— Task goal —
Below are the records; copy each line in which "register" can be found.

— Records shown —
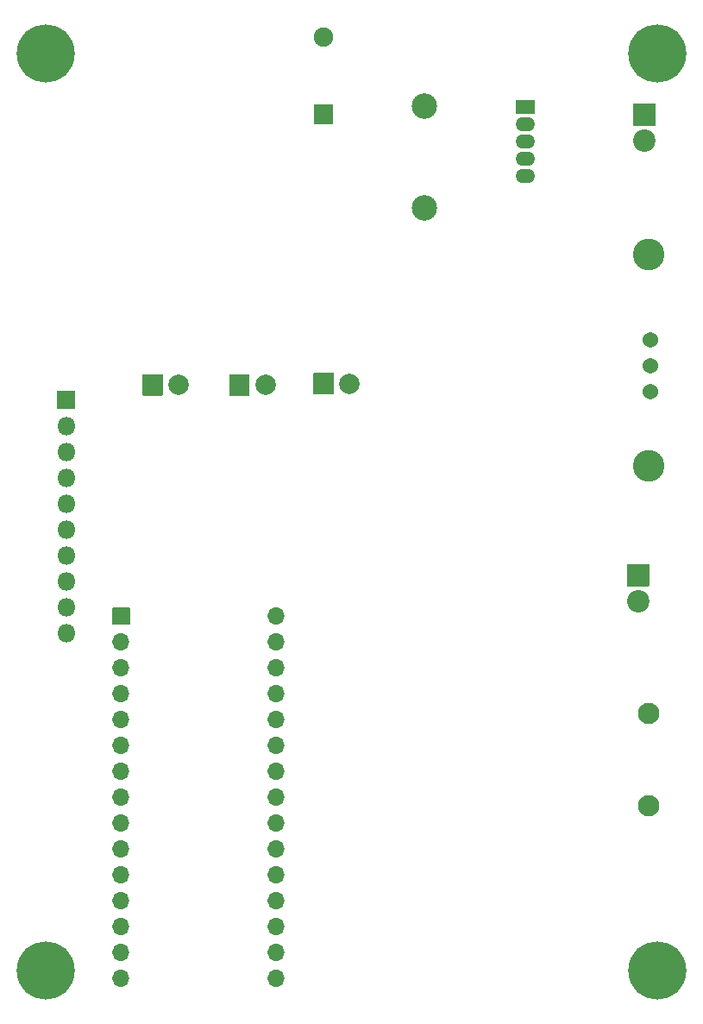
<source format=gbr>
%TF.GenerationSoftware,KiCad,Pcbnew,5.1.10-1.fc34*%
%TF.CreationDate,2021-06-08T11:44:04-04:00*%
%TF.ProjectId,BREAD_Slice,42524541-445f-4536-9c69-63652e6b6963,rev?*%
%TF.SameCoordinates,Original*%
%TF.FileFunction,Soldermask,Top*%
%TF.FilePolarity,Negative*%
%FSLAX46Y46*%
G04 Gerber Fmt 4.6, Leading zero omitted, Abs format (unit mm)*
G04 Created by KiCad (PCBNEW 5.1.10-1.fc34) date 2021-06-08 11:44:04*
%MOMM*%
%LPD*%
G01*
G04 APERTURE LIST*
%ADD10O,1.900000X1.375000*%
%ADD11C,3.100000*%
%ADD12C,2.100000*%
%ADD13C,1.540000*%
%ADD14C,2.500000*%
%ADD15C,2.200000*%
%ADD16O,1.900000X1.900000*%
%ADD17C,2.000000*%
%ADD18C,5.700000*%
%ADD19O,1.700000X1.700000*%
%ADD20O,1.800000X1.800000*%
G04 APERTURE END LIST*
D10*
%TO.C,U1*%
X174670000Y-56811000D03*
X174670000Y-55111000D03*
X174670000Y-53411000D03*
X174670000Y-51711000D03*
G36*
G01*
X173770000Y-49323500D02*
X175570000Y-49323500D01*
G75*
G02*
X175620000Y-49373500I0J-50000D01*
G01*
X175620000Y-50648500D01*
G75*
G02*
X175570000Y-50698500I-50000J0D01*
G01*
X173770000Y-50698500D01*
G75*
G02*
X173720000Y-50648500I0J50000D01*
G01*
X173720000Y-49373500D01*
G75*
G02*
X173770000Y-49323500I50000J0D01*
G01*
G37*
%TD*%
D11*
%TO.C,TP1*%
X186735000Y-64489000D03*
%TD*%
%TO.C,TP2*%
X186735000Y-85253500D03*
%TD*%
D12*
%TO.C,TH1*%
X186735000Y-109591000D03*
X186735000Y-118591000D03*
%TD*%
D13*
%TO.C,RV1*%
X186925500Y-72934500D03*
X186925500Y-75474500D03*
X186925500Y-78014500D03*
%TD*%
D14*
%TO.C,L1*%
X164764000Y-49917000D03*
X164764000Y-59917000D03*
%TD*%
D15*
%TO.C,J3*%
X185719000Y-98525000D03*
G36*
G01*
X184669000Y-94885000D02*
X186769000Y-94885000D01*
G75*
G02*
X186819000Y-94935000I0J-50000D01*
G01*
X186819000Y-97035000D01*
G75*
G02*
X186769000Y-97085000I-50000J0D01*
G01*
X184669000Y-97085000D01*
G75*
G02*
X184619000Y-97035000I0J50000D01*
G01*
X184619000Y-94935000D01*
G75*
G02*
X184669000Y-94885000I50000J0D01*
G01*
G37*
%TD*%
%TO.C,J2*%
X186354000Y-53313000D03*
G36*
G01*
X185304000Y-49673000D02*
X187404000Y-49673000D01*
G75*
G02*
X187454000Y-49723000I0J-50000D01*
G01*
X187454000Y-51823000D01*
G75*
G02*
X187404000Y-51873000I-50000J0D01*
G01*
X185304000Y-51873000D01*
G75*
G02*
X185254000Y-51823000I0J50000D01*
G01*
X185254000Y-49723000D01*
G75*
G02*
X185304000Y-49673000I50000J0D01*
G01*
G37*
%TD*%
D16*
%TO.C,D4*%
X154858000Y-43153000D03*
G36*
G01*
X155758000Y-51723000D02*
X153958000Y-51723000D01*
G75*
G02*
X153908000Y-51673000I0J50000D01*
G01*
X153908000Y-49873000D01*
G75*
G02*
X153958000Y-49823000I50000J0D01*
G01*
X155758000Y-49823000D01*
G75*
G02*
X155808000Y-49873000I0J-50000D01*
G01*
X155808000Y-51673000D01*
G75*
G02*
X155758000Y-51723000I-50000J0D01*
G01*
G37*
%TD*%
D17*
%TO.C,D3*%
X157398000Y-77189000D03*
G36*
G01*
X155808000Y-78239000D02*
X153908000Y-78239000D01*
G75*
G02*
X153858000Y-78189000I0J50000D01*
G01*
X153858000Y-76189000D01*
G75*
G02*
X153908000Y-76139000I50000J0D01*
G01*
X155808000Y-76139000D01*
G75*
G02*
X155858000Y-76189000I0J-50000D01*
G01*
X155858000Y-78189000D01*
G75*
G02*
X155808000Y-78239000I-50000J0D01*
G01*
G37*
%TD*%
%TO.C,D2*%
X149143000Y-77316000D03*
G36*
G01*
X147553000Y-78366000D02*
X145653000Y-78366000D01*
G75*
G02*
X145603000Y-78316000I0J50000D01*
G01*
X145603000Y-76316000D01*
G75*
G02*
X145653000Y-76266000I50000J0D01*
G01*
X147553000Y-76266000D01*
G75*
G02*
X147603000Y-76316000I0J-50000D01*
G01*
X147603000Y-78316000D01*
G75*
G02*
X147553000Y-78366000I-50000J0D01*
G01*
G37*
%TD*%
%TO.C,D1*%
X140634000Y-77316000D03*
G36*
G01*
X139044000Y-78366000D02*
X137144000Y-78366000D01*
G75*
G02*
X137094000Y-78316000I0J50000D01*
G01*
X137094000Y-76316000D01*
G75*
G02*
X137144000Y-76266000I50000J0D01*
G01*
X139044000Y-76266000D01*
G75*
G02*
X139094000Y-76316000I0J-50000D01*
G01*
X139094000Y-78316000D01*
G75*
G02*
X139044000Y-78366000I-50000J0D01*
G01*
G37*
%TD*%
D18*
%TO.C,H4*%
X187600000Y-134800000D03*
%TD*%
%TO.C,H3*%
X127600000Y-134800000D03*
%TD*%
%TO.C,H2*%
X187600000Y-44800000D03*
%TD*%
%TO.C,H1*%
X127600000Y-44800000D03*
%TD*%
%TO.C,A1*%
G36*
G01*
X134150000Y-100800000D02*
X134150000Y-99200000D01*
G75*
G02*
X134200000Y-99150000I50000J0D01*
G01*
X135800000Y-99150000D01*
G75*
G02*
X135850000Y-99200000I0J-50000D01*
G01*
X135850000Y-100800000D01*
G75*
G02*
X135800000Y-100850000I-50000J0D01*
G01*
X134200000Y-100850000D01*
G75*
G02*
X134150000Y-100800000I0J50000D01*
G01*
G37*
D19*
X150240000Y-133020000D03*
X135000000Y-102540000D03*
X150240000Y-130480000D03*
X135000000Y-105080000D03*
X150240000Y-127940000D03*
X135000000Y-107620000D03*
X150240000Y-125400000D03*
X135000000Y-110160000D03*
X150240000Y-122860000D03*
X135000000Y-112700000D03*
X150240000Y-120320000D03*
X135000000Y-115240000D03*
X150240000Y-117780000D03*
X135000000Y-117780000D03*
X150240000Y-115240000D03*
X135000000Y-120320000D03*
X150240000Y-112700000D03*
X135000000Y-122860000D03*
X150240000Y-110160000D03*
X135000000Y-125400000D03*
X150240000Y-107620000D03*
X135000000Y-127940000D03*
X150240000Y-105080000D03*
X135000000Y-130480000D03*
X150240000Y-102540000D03*
X135000000Y-133020000D03*
X150240000Y-100000000D03*
X135000000Y-135560000D03*
X150240000Y-135560000D03*
%TD*%
%TO.C,J1*%
G36*
G01*
X128700000Y-79650000D02*
X128700000Y-77950000D01*
G75*
G02*
X128750000Y-77900000I50000J0D01*
G01*
X130450000Y-77900000D01*
G75*
G02*
X130500000Y-77950000I0J-50000D01*
G01*
X130500000Y-79650000D01*
G75*
G02*
X130450000Y-79700000I-50000J0D01*
G01*
X128750000Y-79700000D01*
G75*
G02*
X128700000Y-79650000I0J50000D01*
G01*
G37*
D20*
X129600000Y-81340000D03*
X129600000Y-83880000D03*
X129600000Y-86420000D03*
X129600000Y-88960000D03*
X129600000Y-91500000D03*
X129600000Y-94040000D03*
X129600000Y-96580000D03*
X129600000Y-99120000D03*
X129600000Y-101660000D03*
%TD*%
M02*

</source>
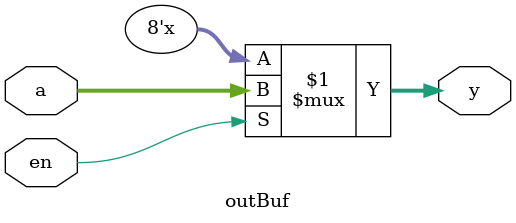
<source format=v>
`timescale 1ns / 1ps

module DataPath (
    input        clk,
    input        reset,
    input        ASrcMuxSel,
    input        ALoad,
    input        OutBufSel,
    output       ALt10,
    output [7:0] out
);
    wire [7:0] w_AdderResult, w_MuxOut, w_ARegOut;

    mux_2x1 U_MUX (
        .sel(ASrcMuxSel),
        .a  (0),
        .b  (w_AdderResult),
        .y  (w_MuxOut)
    );

    register U_A_REG (
        .clk  (clk),
        .reset(reset),
        .load (ALoad),
        .d    (w_MuxOut),
        .q    (w_ARegOut)
    );

    comparator U_Comp (
        .a (w_ARegOut),
        .b (8'd10),
        .lt(ALt10)
    );

    adder U_Adder (
        .a(w_ARegOut),
        .b(w_ARegOut),
        .y(w_AdderResult)
    );

    // outBuf U_OutBuf (
    //     .en(OutBufSel),
    //     .a (w_ARegOut),
    //     .y (out)
    // );

    register U_OutReg (
        .clk  (clk),
        .reset(reset),
        .load (OutBufSel),
        .d    (w_ARegOut),
        .q    (out)
    );

endmodule

module mux_2x1 (
    input            sel,
    input      [7:0] a,
    input      [7:0] b,
    output reg [7:0] y
);
    always @(*) begin
        case (sel)
            1'b0: y = a;
            1'b1: y = b;
        endcase
    end
endmodule

module register (
    input        clk,
    input        reset,
    input        load,
    input  [7:0] d,
    output [7:0] q
);
    reg [7:0] d_reg, d_next;
    assign q = d_reg;

    always @(posedge clk, posedge reset) begin
        if (reset) d_reg <= 0;
        else d_reg <= d_next;
    end

    always @(*) begin
        if (load) d_next = d;
        else d_next = d_reg;
    end
endmodule

module comparator (
    input  [7:0] a,
    input  [7:0] b,
    output       lt
);
    assign lt = a < b;
endmodule

module adder (
    input  [7:0] a,
    input  [7:0] b,
    output [7:0] y
);
    assign y = a + b;
endmodule

module outBuf (
    input        en,
    input  [7:0] a,
    output [7:0] y
);
    assign y = en ? a : 8'bz;  // en = 1 : a, en != 0 : z
endmodule

</source>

— Solved exercise —
    register U_A_REG (
    register U_OutReg (
module register (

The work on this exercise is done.